For the calculation of the indicators related to SMIs and RIs (SPI1a, SPI1b, SPI1c, and SPI1d), the occurrences that should be used in the computation of the different rates are only those that have a “safety impact”. Whether an occurrence has a safety impact or not should be determined by NSAs using the common European Risk Classification Scheme (ERCS), and by ANSPs through the severity classification using the Risk Analysis Tool (RAT). This information was barely found encoded in the ECR’s occurrences. While there has been some improvement, it is not such that the values may be calculated using ECR data as planned.
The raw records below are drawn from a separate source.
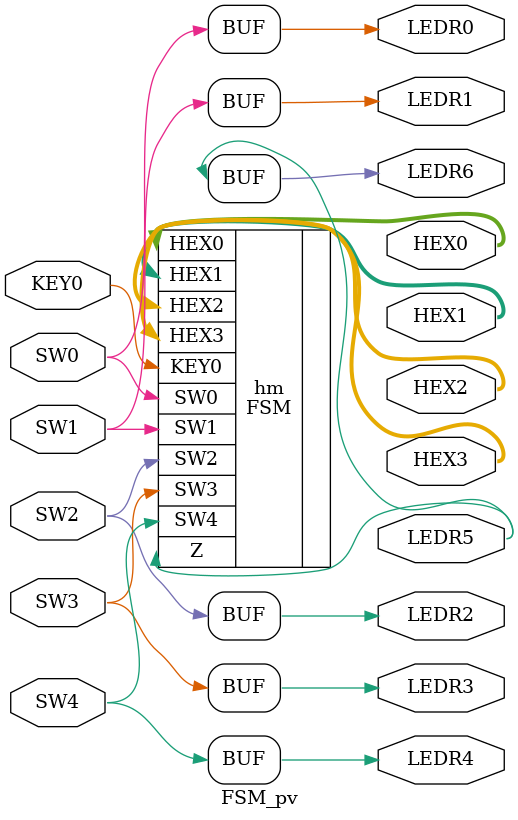
<source format=sv>
module FSM_pv(input KEY0, SW0, SW1, SW2, SW3, SW4, 
	output reg [6:0] HEX0, HEX1, HEX2, HEX3, 
	output reg LEDR0, LEDR1, LEDR2, LEDR3, LEDR4, LEDR5, LEDR6);

FSM hm (
.KEY0(KEY0),
.SW0(SW0), 
.SW1(SW1), 
.SW2(SW2), 
.SW3(SW3), 
.SW4(SW4),
.Z(LEDR5),
.HEX0(HEX0), 
.HEX1(HEX1), 
.HEX2(HEX2), 
.HEX3(HEX3));
assign LEDR0 = SW0; 
assign LEDR1 = SW1;
assign LEDR2 = SW2;
assign LEDR3 = SW3;
assign LEDR4 = SW4;     
assign LEDR6 = LEDR5;

endmodule




</source>
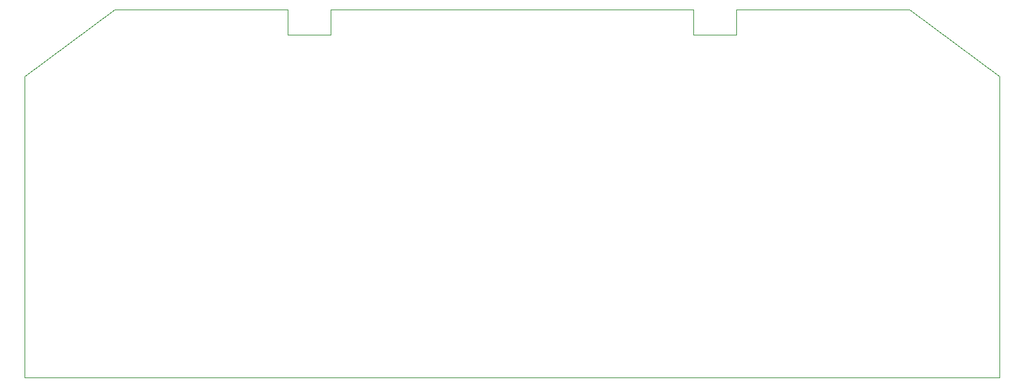
<source format=gm1>
%TF.GenerationSoftware,KiCad,Pcbnew,(6.0.0)*%
%TF.CreationDate,2022-03-13T17:57:59-04:00*%
%TF.ProjectId,jaguar spinner integrated pcb,6a616775-6172-4207-9370-696e6e657220,rev?*%
%TF.SameCoordinates,Original*%
%TF.FileFunction,Profile,NP*%
%FSLAX46Y46*%
G04 Gerber Fmt 4.6, Leading zero omitted, Abs format (unit mm)*
G04 Created by KiCad (PCBNEW (6.0.0)) date 2022-03-13 17:57:59*
%MOMM*%
%LPD*%
G01*
G04 APERTURE LIST*
%TA.AperFunction,Profile*%
%ADD10C,0.100000*%
%TD*%
G04 APERTURE END LIST*
D10*
X111853600Y-105267600D02*
X90383600Y-105267600D01*
X189073600Y-105267600D02*
X200253600Y-113587600D01*
X111853600Y-108377600D02*
X117213600Y-108377600D01*
X79203600Y-113587600D02*
X79203600Y-150977600D01*
X162243600Y-105267600D02*
X117213600Y-105267600D01*
X79203600Y-150977600D02*
X200253600Y-150977600D01*
X167603600Y-108377600D02*
X162243600Y-108377600D01*
X200253600Y-150977600D02*
X200253600Y-113587600D01*
X167603600Y-105267600D02*
X189073600Y-105267600D01*
X162243600Y-108377600D02*
X162243600Y-105267600D01*
X90383600Y-105267600D02*
X79203600Y-113587600D01*
X117213600Y-108377600D02*
X117213600Y-105267600D01*
X167603600Y-105267600D02*
X167603600Y-108377600D01*
X111853600Y-105267600D02*
X111853600Y-108377600D01*
M02*

</source>
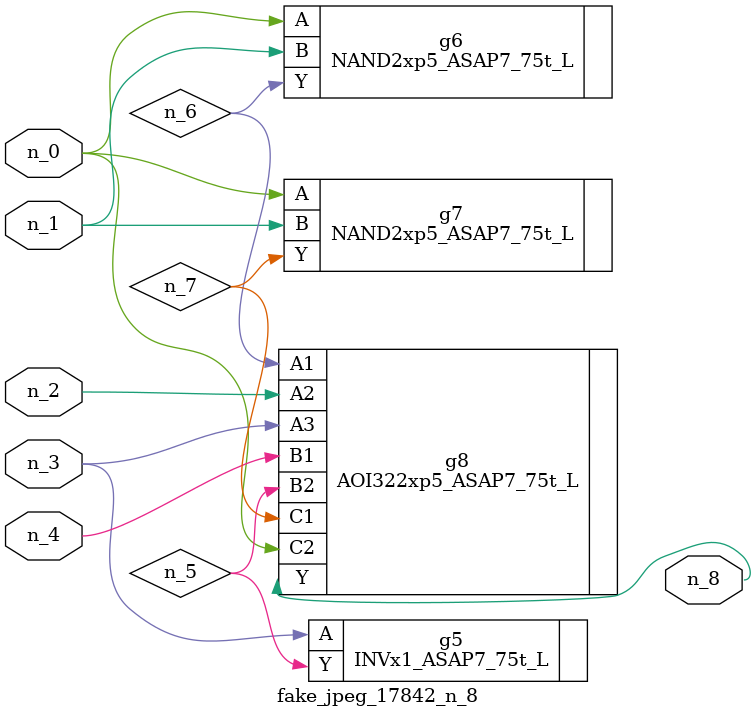
<source format=v>
module fake_jpeg_17842_n_8 (n_3, n_2, n_1, n_0, n_4, n_8);

input n_3;
input n_2;
input n_1;
input n_0;
input n_4;

output n_8;

wire n_6;
wire n_5;
wire n_7;

INVx1_ASAP7_75t_L g5 ( 
.A(n_3),
.Y(n_5)
);

NAND2xp5_ASAP7_75t_L g6 ( 
.A(n_0),
.B(n_1),
.Y(n_6)
);

NAND2xp5_ASAP7_75t_L g7 ( 
.A(n_0),
.B(n_1),
.Y(n_7)
);

AOI322xp5_ASAP7_75t_L g8 ( 
.A1(n_6),
.A2(n_2),
.A3(n_3),
.B1(n_4),
.B2(n_5),
.C1(n_7),
.C2(n_0),
.Y(n_8)
);


endmodule
</source>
The delegated act that regulates the application of ERCS entered into force as from 1st January 2023, so the application of it was mandatory during 2023, but still a poor quality of data in the ECR is observed. ANSP’s use of the RAT was close to 100% at the end of RP2, but its use is not mandated in RP3. Because EASA has not been able to verify the data submitted, this report relies on the correct application of the ERCS and RAT by NSAs and ANSPs.
It is likely that some have not applied the ERCS and RAT resulting in greater subjectivity in ANSP and NSA interpretations of what constitutes an occurrence that had a safety impact. Nevertheless, this does not invalidate the analysis, but it should be taken into consideration when interpreting the data. In the last year of RP3, Member States should ensure that both the RAT severity and the ERCS risk score are encoded for each occurrence to allow EASA to compute independently the SPIs. Otherwise, they will have to extract and submit the occurrences used in the computation of the SPIs themselves.